Ехали долго. По мне так даже слишком. Я и сиделку отсидеть, и озябнуть, и проголодаться успел. Но растянувшийся караван со скачущими со всех сторон кавалеристами не останавливался ни на секунду. Вот так приспичит уединиться с природой, и терпи. Лопни или умри, но царский поезд даже не притормозит. Сбросят под замершие в ледяной сказке деревья и укатят дальше.

Ехали мы, ехали и наконец ближе к вечеру приехали в Гатчину. Еще один дворец посреди огромного парка, обильно иллюминированный и украшенный имперским триколором. Санки остановились, и последовал процесс выгрузки. Только теперь царь встал последним.

Меня и еще двух незнакомых ни мне, ни Герочке господ слуги подхватили чуть ли не под локотки и, попутно отобрав верхнюю одежду, препроводили в гостиную на первом этаже Арсенального каре.
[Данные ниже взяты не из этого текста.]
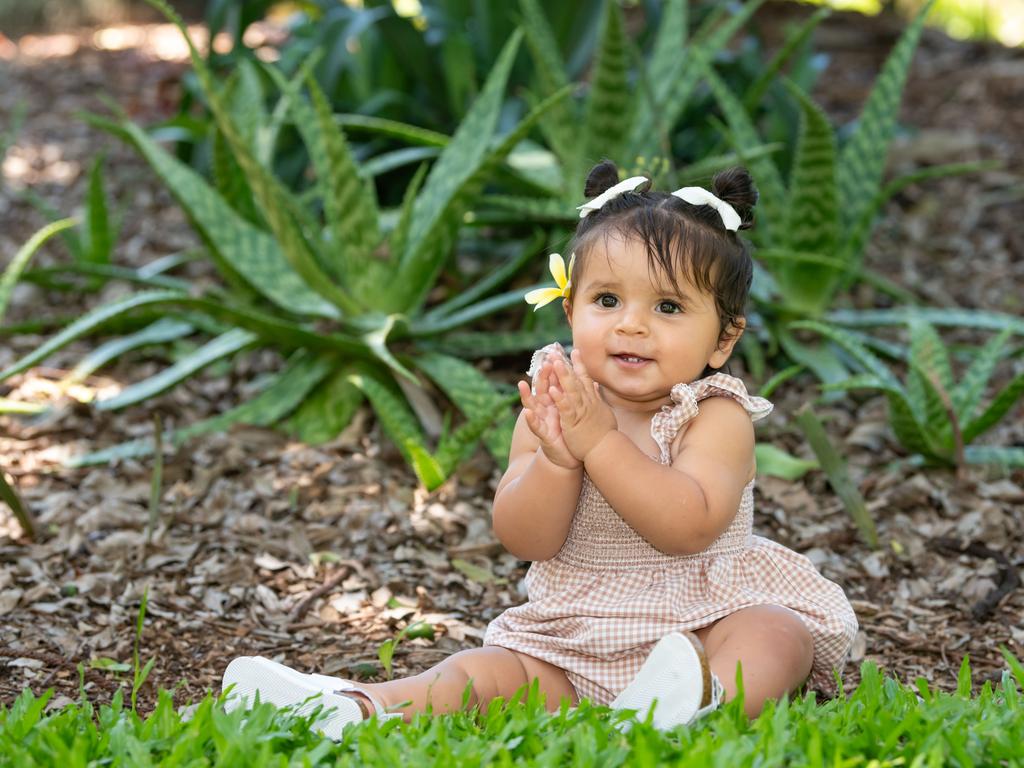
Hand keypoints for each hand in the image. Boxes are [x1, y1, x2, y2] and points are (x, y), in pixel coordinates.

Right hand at [517, 355, 580, 469]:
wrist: (568, 456)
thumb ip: (571, 394)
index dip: (553, 370)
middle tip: (542, 363)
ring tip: (521, 385)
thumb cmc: (569, 432)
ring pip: (533, 406)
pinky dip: (531, 420)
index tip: (554, 355)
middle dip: (541, 377)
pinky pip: (536, 427)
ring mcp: (543, 421)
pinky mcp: (543, 435)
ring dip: (526, 396)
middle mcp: (546, 410)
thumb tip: (578, 376)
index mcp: (554, 403)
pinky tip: (526, 412)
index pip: (553, 383)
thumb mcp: (571, 410)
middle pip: (542, 390)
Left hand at [550, 349, 616, 461]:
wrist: (606, 450)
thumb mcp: (602, 412)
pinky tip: (553, 390)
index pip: (585, 379)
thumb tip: (595, 386)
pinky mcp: (574, 423)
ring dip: (562, 376)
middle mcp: (587, 403)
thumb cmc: (604, 433)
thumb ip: (596, 398)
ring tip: (554, 363)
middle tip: (556, 352)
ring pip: (571, 390)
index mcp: (592, 401)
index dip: (579, 365)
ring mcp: (581, 412)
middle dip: (565, 365)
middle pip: (575, 380)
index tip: (575, 351)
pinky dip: (560, 399)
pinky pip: (566, 408)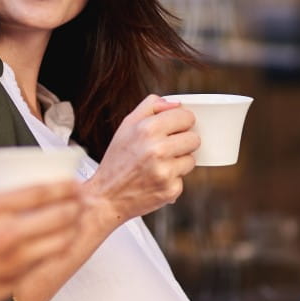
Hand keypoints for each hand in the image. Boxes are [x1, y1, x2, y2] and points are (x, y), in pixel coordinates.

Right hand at [0, 168, 82, 300]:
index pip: (42, 192)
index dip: (65, 186)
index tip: (73, 183)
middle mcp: (6, 235)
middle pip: (60, 216)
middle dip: (75, 206)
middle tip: (79, 201)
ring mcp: (12, 263)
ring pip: (60, 243)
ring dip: (72, 230)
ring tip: (74, 222)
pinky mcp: (11, 286)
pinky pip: (43, 265)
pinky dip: (55, 253)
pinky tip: (55, 246)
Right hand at [84, 95, 199, 224]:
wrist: (105, 197)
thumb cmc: (117, 160)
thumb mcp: (126, 126)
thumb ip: (150, 107)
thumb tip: (176, 103)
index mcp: (147, 129)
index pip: (186, 117)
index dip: (181, 123)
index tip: (174, 129)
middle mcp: (157, 149)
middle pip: (194, 138)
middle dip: (182, 142)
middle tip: (166, 149)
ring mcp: (165, 171)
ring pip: (191, 159)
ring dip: (178, 162)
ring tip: (158, 165)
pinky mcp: (170, 190)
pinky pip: (183, 180)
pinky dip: (172, 180)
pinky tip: (155, 180)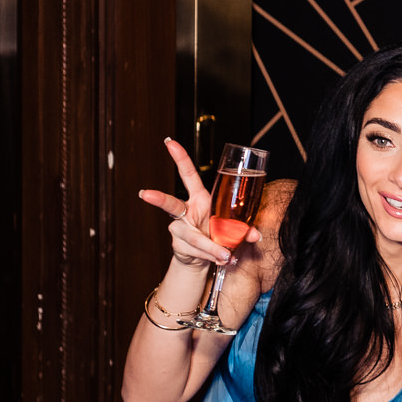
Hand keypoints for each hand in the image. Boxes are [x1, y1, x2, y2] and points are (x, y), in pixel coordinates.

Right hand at [137, 137, 257, 268]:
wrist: (203, 258)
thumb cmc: (217, 234)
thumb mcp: (231, 228)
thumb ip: (243, 229)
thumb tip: (256, 235)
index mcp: (200, 199)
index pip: (188, 175)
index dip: (180, 158)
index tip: (169, 142)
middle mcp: (185, 211)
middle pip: (170, 204)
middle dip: (158, 198)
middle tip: (144, 193)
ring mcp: (178, 229)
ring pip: (194, 237)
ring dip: (212, 248)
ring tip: (227, 255)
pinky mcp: (178, 245)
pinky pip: (196, 251)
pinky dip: (211, 256)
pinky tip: (219, 259)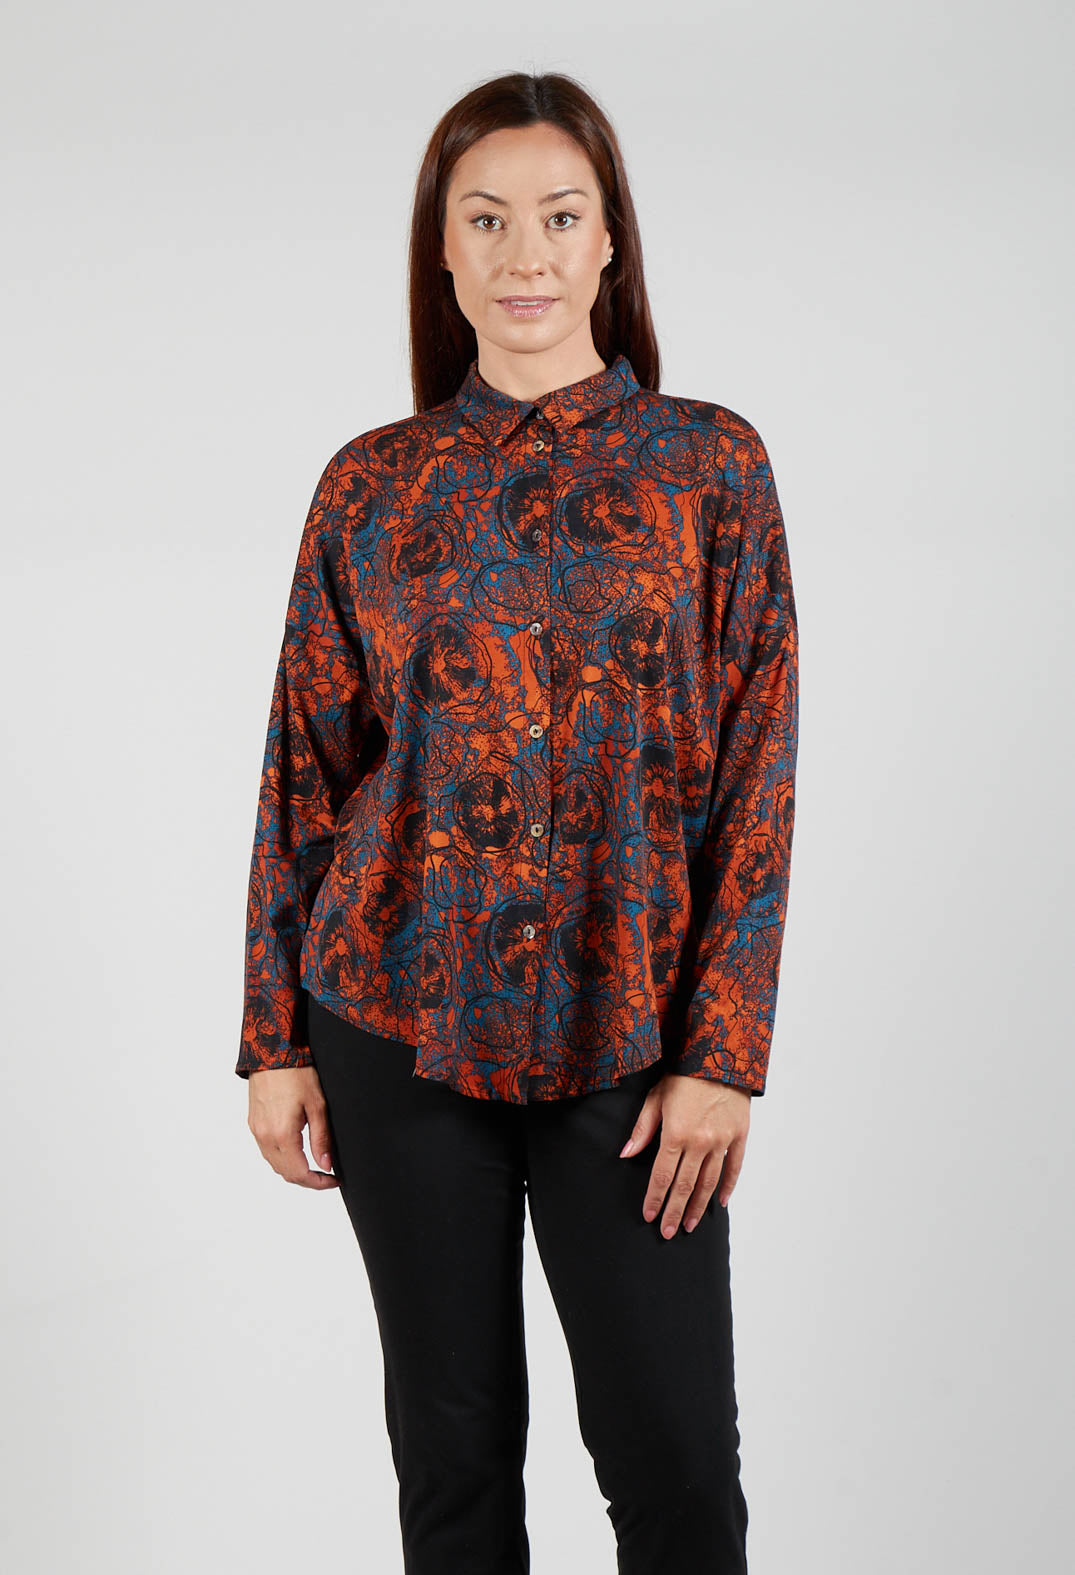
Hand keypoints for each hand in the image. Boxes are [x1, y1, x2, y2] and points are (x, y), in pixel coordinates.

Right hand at [246, 1066, 339, 1188]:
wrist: (272, 1052)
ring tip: (315, 1165)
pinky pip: (267, 1151)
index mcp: (281, 1134)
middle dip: (307, 1180)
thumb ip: (320, 1139)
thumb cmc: (296, 1073)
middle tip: (327, 1176)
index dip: (318, 1183)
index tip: (333, 1180)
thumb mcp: (317, 1105)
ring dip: (294, 1170)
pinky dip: (282, 1158)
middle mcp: (265, 1136)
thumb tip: (326, 1165)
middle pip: (285, 1173)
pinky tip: (297, 1151)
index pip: (299, 1173)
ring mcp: (256, 1130)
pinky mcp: (254, 1123)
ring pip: (274, 1164)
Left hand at [619, 1073, 750, 1235]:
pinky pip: (734, 1167)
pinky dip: (728, 1187)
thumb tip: (626, 1154)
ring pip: (709, 1182)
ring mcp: (722, 1141)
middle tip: (668, 1232)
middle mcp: (700, 1142)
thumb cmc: (683, 1075)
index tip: (649, 1216)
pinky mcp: (739, 1136)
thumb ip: (642, 1129)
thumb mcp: (656, 1098)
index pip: (662, 1176)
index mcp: (676, 1134)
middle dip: (674, 1211)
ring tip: (689, 1224)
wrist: (720, 1055)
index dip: (655, 1199)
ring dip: (698, 1206)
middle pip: (684, 1186)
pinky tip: (721, 1203)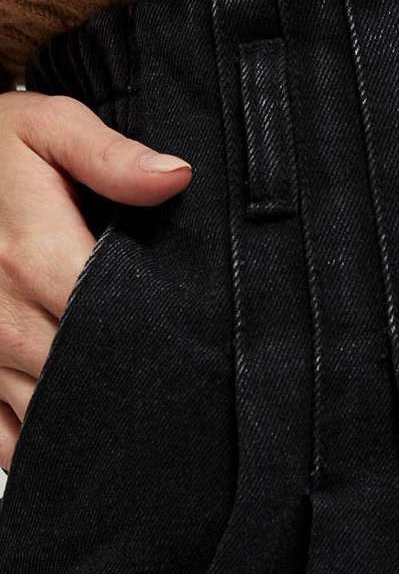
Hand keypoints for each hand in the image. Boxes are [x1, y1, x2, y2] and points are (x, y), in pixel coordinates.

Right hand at [0, 91, 193, 469]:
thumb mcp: (49, 129)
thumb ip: (111, 155)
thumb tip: (175, 176)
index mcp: (33, 259)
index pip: (118, 324)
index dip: (167, 343)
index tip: (203, 348)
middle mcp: (4, 317)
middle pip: (90, 380)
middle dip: (141, 389)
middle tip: (193, 393)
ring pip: (53, 417)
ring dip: (99, 421)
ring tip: (150, 416)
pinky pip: (7, 438)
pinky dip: (45, 444)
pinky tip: (86, 433)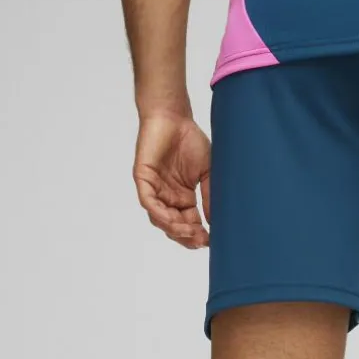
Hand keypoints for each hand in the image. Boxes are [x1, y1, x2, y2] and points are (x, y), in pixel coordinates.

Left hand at [133, 112, 211, 248]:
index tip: (211, 241)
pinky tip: (171, 220)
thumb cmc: (191, 140)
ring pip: (160, 219)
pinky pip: (148, 202)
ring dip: (174, 229)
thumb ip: (209, 197)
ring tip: (189, 233)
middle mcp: (168, 197)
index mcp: (183, 198)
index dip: (198, 235)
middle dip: (187, 237)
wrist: (174, 117)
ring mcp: (155, 189)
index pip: (189, 224)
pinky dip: (159, 213)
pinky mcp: (143, 178)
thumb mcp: (207, 173)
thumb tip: (214, 222)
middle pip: (174, 226)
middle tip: (200, 241)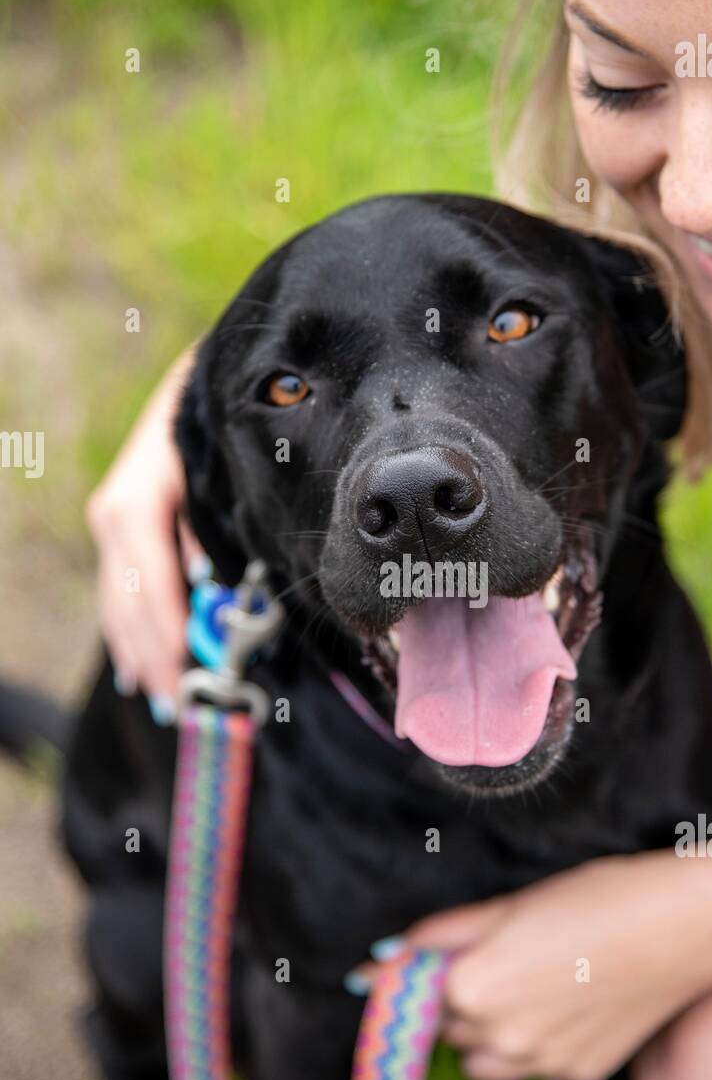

Несколько минут спустя туда же пришел Александр.

– Хорошо-хорошо, Иван! – как мне показалось, как-то радостно воскликнул кому-то за спину государь и в два шага оказался подле нас. Естественно, мы встали.

– Вы, верно, голодны, господа? Я так быка бы съел. Пока там готовят… по-простому, давайте-ка я вас познакомлю.

Царь огляделся, как бы выбирая, с кого начать. И остановил выбор на мне. Во-первых, как я подозревал, остальные были отлично знакомы меж собой, а во-вторых, я оказался самым молодым в этой чудной компании.

– Этот молодой сударь – тот самый Герман Густавович Лерхе, действительный статский советник и наш наместник в Томской губернии. Вы не могли о нем не слышать. Ныне о нем везде только и говорят.

Я поклонился, заодно пряча улыбку. Уж очень заинтересованными стали лица незнакомых царедворцев.

– Этот отважный офицер – мой брат Николай. А этот благородный муж – герцог Георг-Август Мекленбург-Стрелицкий. И давайте, господа, условимся! До окончания охоты говорить без… по-простому. Довольно будет и имен.

Гера завис в полном и безоговорочном шоке. Еще он немножко злился – как я подозревал, в первую очередь на самого себя, – что не смог опознать этих не последних в столице людей. Великий князь Николай Николаевич, третий сын предыдущего царя, был женат на старшей дочери принца Ольденбургского, Александре. А за Георгом-Августом, которому в империи ненавязчиво сменили родовую фамилию на более удобную для русского языка, со Штрелиц на Стрелицкий, была замужем дочь великой княгини Елены Павловны, Екатерина Михайловна. Кроме того, герцог приходился царю двоюродным братом по матери. А уж ближайшую родню императора каждый верный подданный обязан был знать в лицо.

– И не удивляйтесь, господа, присутствию… Германа. Этот сударь оказался весьма опытным охотником и интереснейшим рассказчиком. А тебе, Георг, он вдвойне должен быть любопытен. Господин Лерхе, как выяснилось, превосходно разбирается в оружии. И что примечательно – в самых новейших заокеанских образцах. Я правильно понял ваши, Герман, высказывания?